**ACTIVITY**
Please pull out each line of the data below that contains the string "费用计算", matching case exactly.

**DATA TO USE**

* * * * * * *

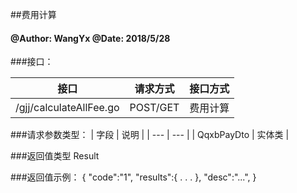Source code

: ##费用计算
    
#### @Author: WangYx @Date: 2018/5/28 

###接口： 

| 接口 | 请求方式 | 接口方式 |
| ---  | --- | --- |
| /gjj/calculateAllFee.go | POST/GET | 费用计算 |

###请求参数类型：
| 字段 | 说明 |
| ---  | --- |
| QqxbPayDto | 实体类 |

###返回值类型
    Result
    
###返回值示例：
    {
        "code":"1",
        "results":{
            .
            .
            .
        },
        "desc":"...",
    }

* * * * * * *

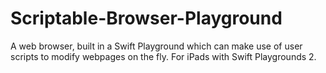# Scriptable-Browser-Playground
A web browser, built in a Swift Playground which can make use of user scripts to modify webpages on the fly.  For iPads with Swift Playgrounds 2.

* * * * * * *

**RESULT OF THIS TASK**
: ##费用计算
| /gjj/calculateAllFee.go | POST/GET | 费用计算 |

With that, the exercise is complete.